**Collected data**
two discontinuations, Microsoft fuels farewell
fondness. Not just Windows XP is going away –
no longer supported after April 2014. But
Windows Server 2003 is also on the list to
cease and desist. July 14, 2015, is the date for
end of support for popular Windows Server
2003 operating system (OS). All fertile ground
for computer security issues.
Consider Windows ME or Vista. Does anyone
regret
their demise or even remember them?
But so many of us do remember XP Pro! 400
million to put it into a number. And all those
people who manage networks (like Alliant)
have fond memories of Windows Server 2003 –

**Exercise description**
The reply should restate the records above in full, character for character.

**Your solution**
two discontinuations, Microsoft fuels farewell
fondness. Not just Windows XP is going away –
no longer supported after April 2014. But
Windows Server 2003 is also on the list to
cease and desist. July 14, 2015, is the date for
end of support for popular Windows Server
2003 operating system (OS). All fertile ground
for computer security issues.
Consider Windows ME or Vista. Does anyone
regret
their demise or even remember them?
But so many of us do remember XP Pro! 400
million to put it into a number. And all those
people who manage networks (like Alliant)
have fond memories of Windows Server 2003 –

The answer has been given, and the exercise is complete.